Gaya menyikat gigi yang salah bisa menjadi penyebab utama masalah gigi sensitif yang mungkin tidak disadari dalam kehidupan sehari-hari. Dr. drg. Eko Fibryanto, Sp.KG, Subsp.KE(K), mengungkapkan bahwa cara menyikat gigi dengan kurang tepat dapat membuat permukaan gigi menjadi kasar dan gusi mengalami luka atau ketidakrataan. Selain itu, penurunan gusi juga dapat memicu sensitivitas pada lapisan dentin gigi, sehingga udara dingin dari AC saja bisa menyebabkan rasa ngilu pada gigi yang sudah sensitif.
Menurut Ketua Persatuan Dokter Gigi Indonesia (PDGI) Cabang Jakarta Barat, karang gigi yang tidak dibersihkan dengan baik juga dapat memberikan dampak negatif pada kesehatan gigi. Hal ini bisa menyebabkan gusi berdarah dengan mudah, gigi menjadi goyang karena akarnya terlihat, dan bau mulut yang tidak sedap. Oleh karena itu, disarankan untuk tidak menunggu terlalu lama setelah makan sebelum menggosok gigi.

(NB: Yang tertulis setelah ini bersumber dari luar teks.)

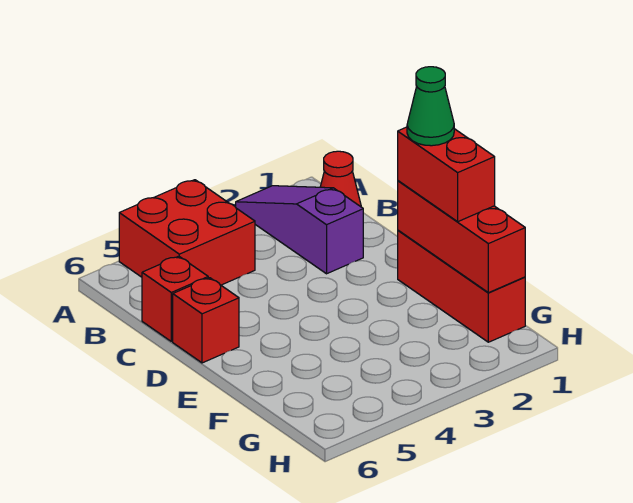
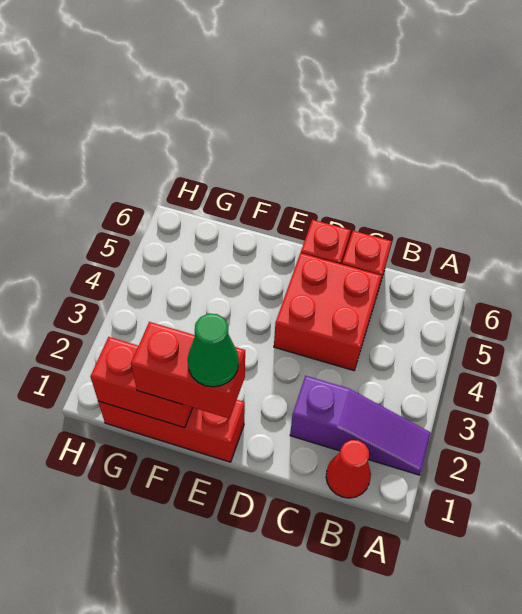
red 2x2 brick [119,180,255,285] -> red 2x2 brick moved to [274,253,382,371]
red 1x3 brick [398,181,525,293] -> red 1x2 brick [90,337,193,428]

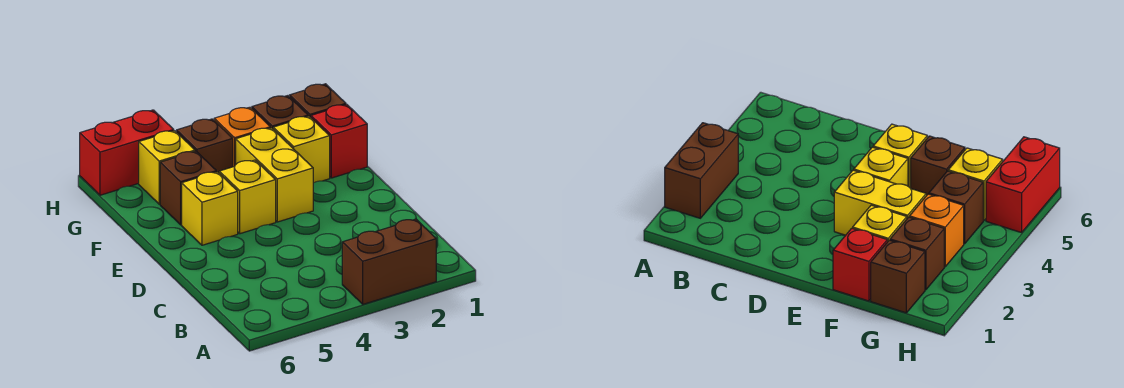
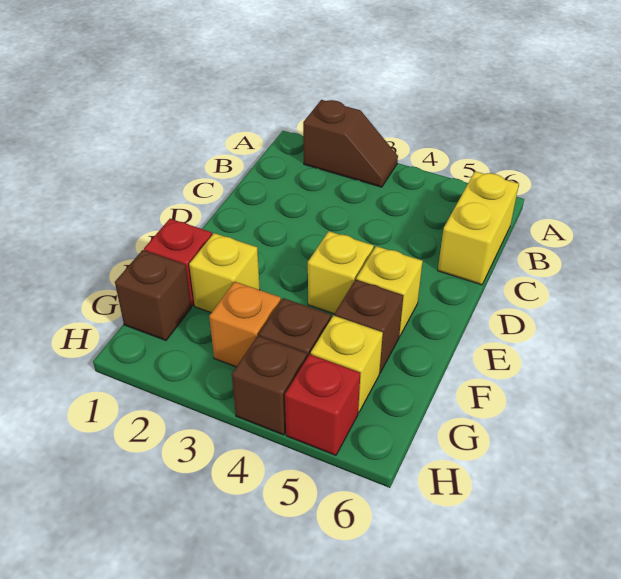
brown 1x2 brick [342,219,436,304] -> brown 1x2 slope [303,100,398,187]
yellow 1x2 brick [236,128,313,222] -> yellow 1x2 brick moved to [438,171,519,285]
brown 1x1 brick [252,96,308,129] -> brown 1x1 brick moved to [232,336,307,435]
red 1x2 brick [80,110,174,195] -> red 1x1 brick [285,354,360,455]

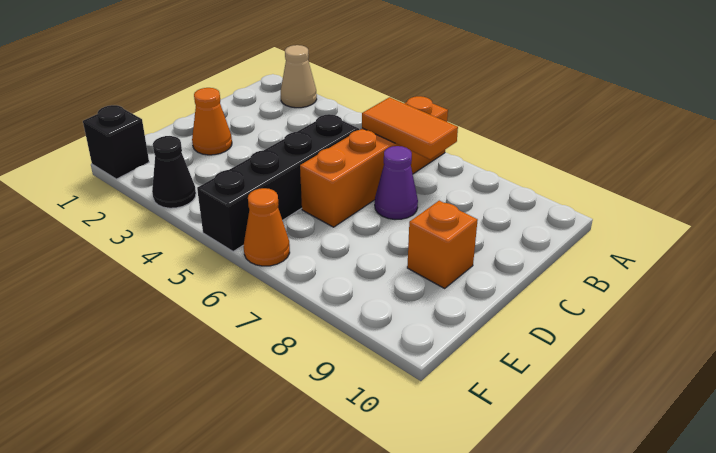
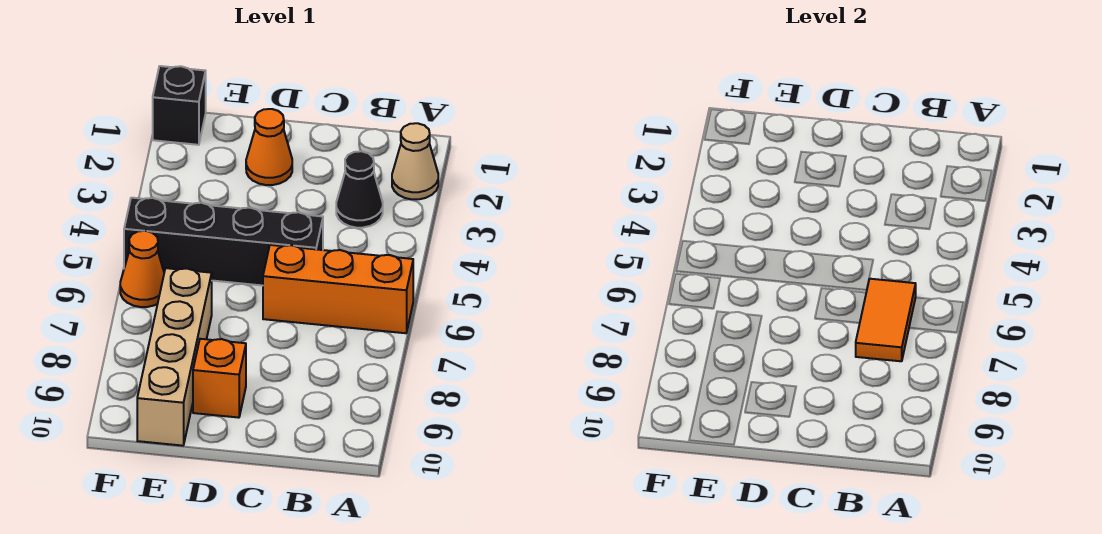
orange 1x4 brick [300,96,448,227] -> orange 1x3 brick [263,245,413,333]
purple 1x1 cone [375,146,418,220] -> none
none -> tan 1x4 brick [137,268,212,446]
black 1x1 cone [152,136,196,208] -> black 1x1 cone moved to [336,151,383,228]

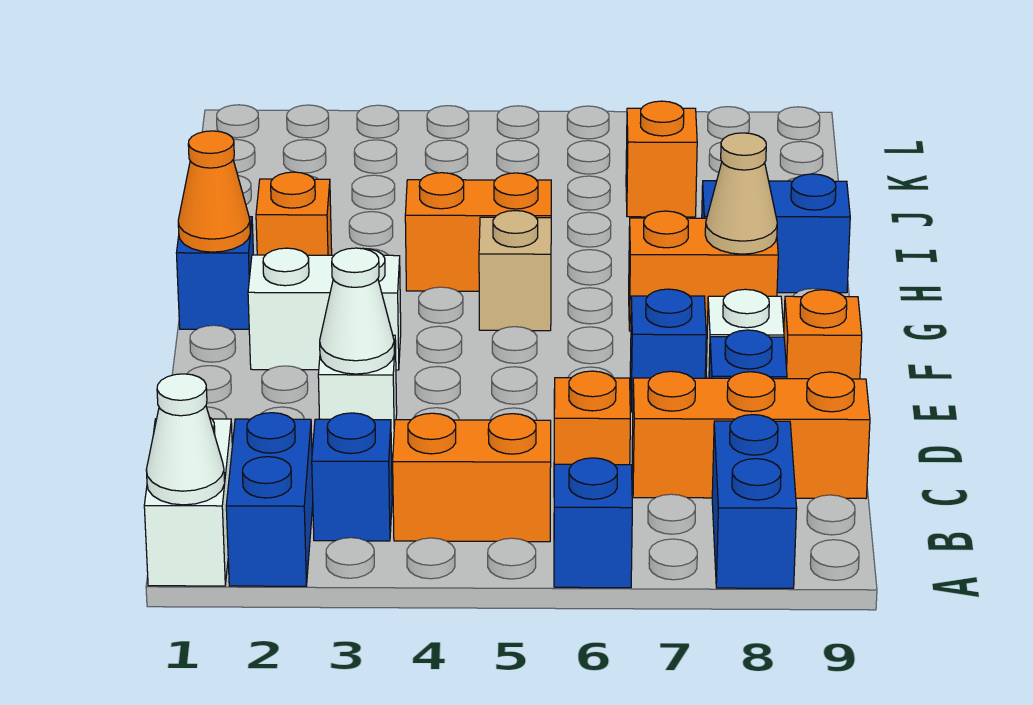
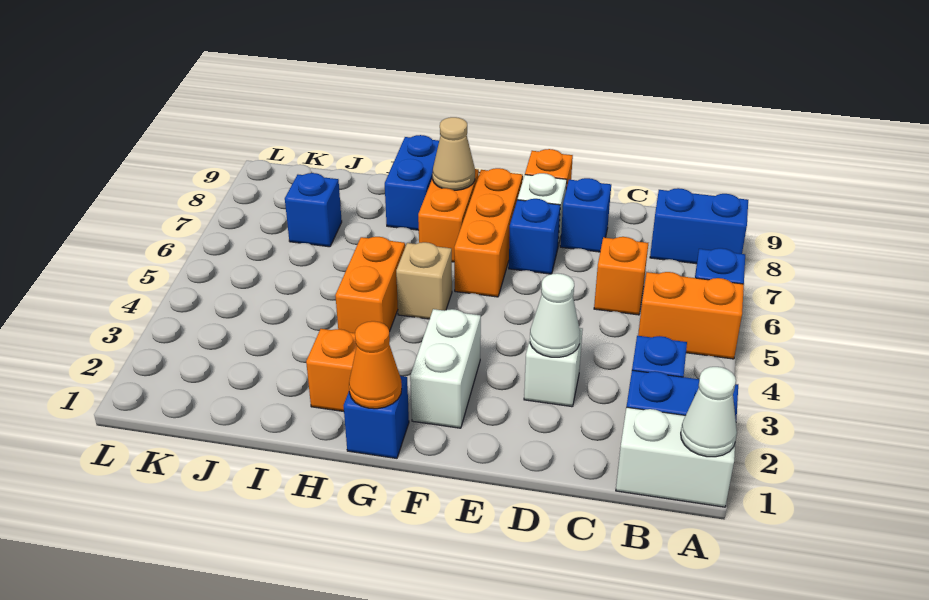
orange 1x2 brick [393,413,551,542] -> orange 1x2 brick turned to [638,272,744,359]
orange 1x3 brick [632,371,870,499] -> orange 1x3 brick moved to [454,168,523,297]
orange 1x1 brick [626,101,697,217] -> blue 1x1 brick [285,173,342,247]

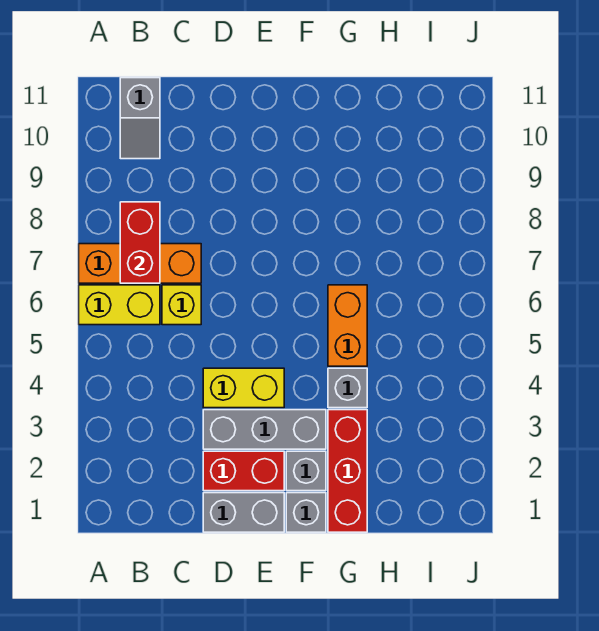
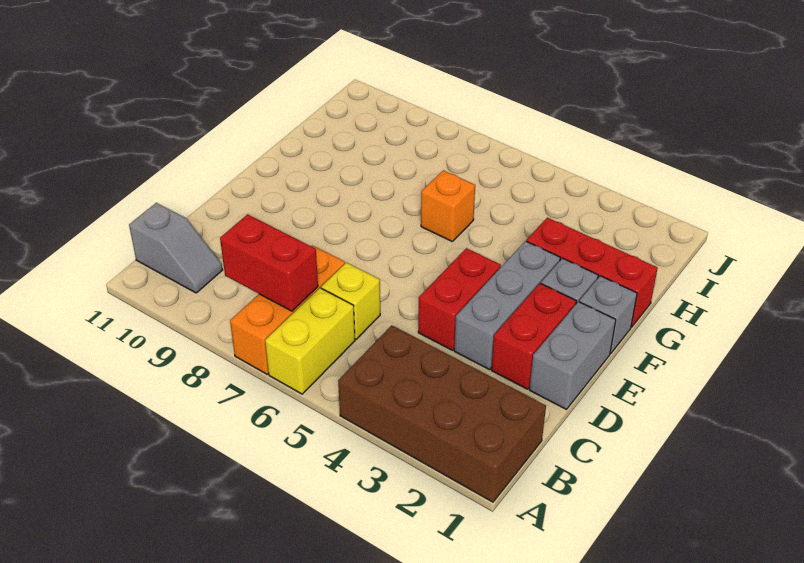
none -> brown 2x4 brick [338,325,546,502]
yellow 1x2 brick [203,368,284,408] -> red 1x2 brick [418,248,501,350]
grey 1x1 brick [328,368,367,408] -> none
orange 1x2 brick [328,285,367,366] -> orange 1x1 brick [421,170,475,242]

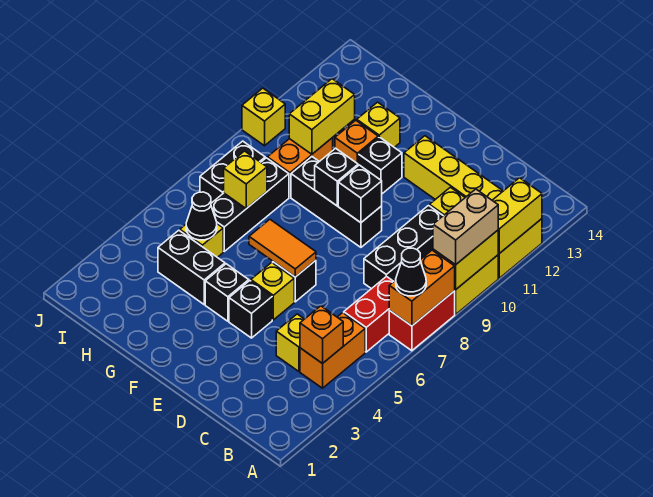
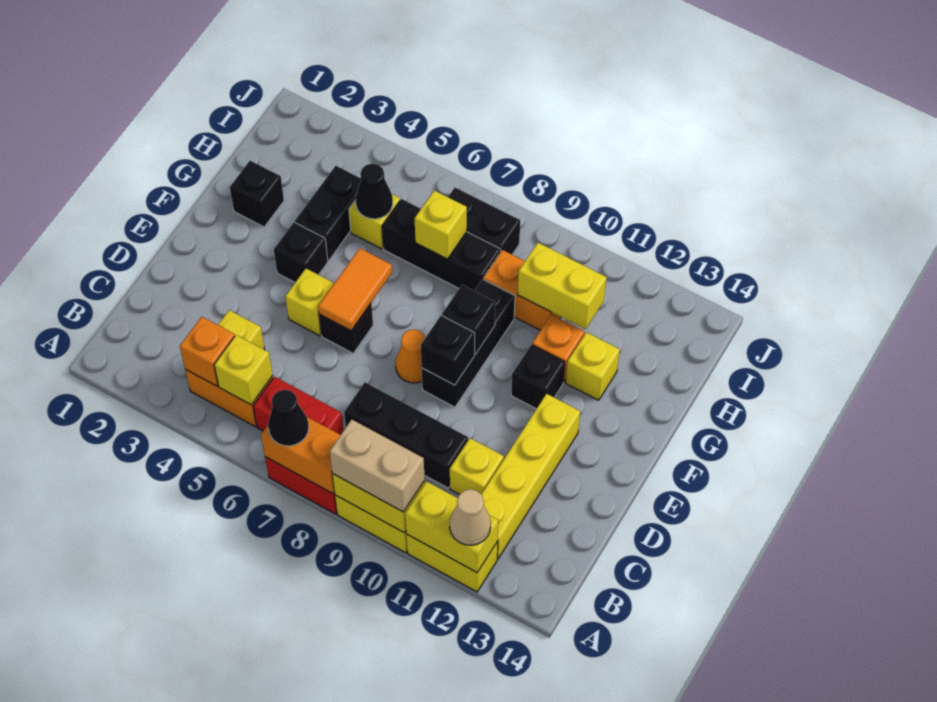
none -> tan 1x1 cone [450,489,491,545]
black 1x1 brick [229,281,272,338] -> black 1x1 brick moved to [230,161,284,227]
none -> orange 1x1 cone [396,329,425,383]
yellow 1x1 brick [242,88,285,146] -> yellow 1x1 brick moved to [214,335,273,405]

Dr. Eko juga melakukan penelitian terkait waktu yang tepat untuk menyikat gigi setelah makan. Hasil penelitiannya menunjukkan bahwa cukup waktu 5 menit setelah makan karena pasta gigi yang mengandung fluoride yang dioptimalkan dapat segera menetralkan pH asam dalam mulut. Dengan demikian, menjaga kebersihan gigi dan gusi serta melakukan perawatan secara tepat merupakan langkah penting dalam mencegah masalah gigi sensitif dan menjaga kesehatan gigi secara keseluruhan.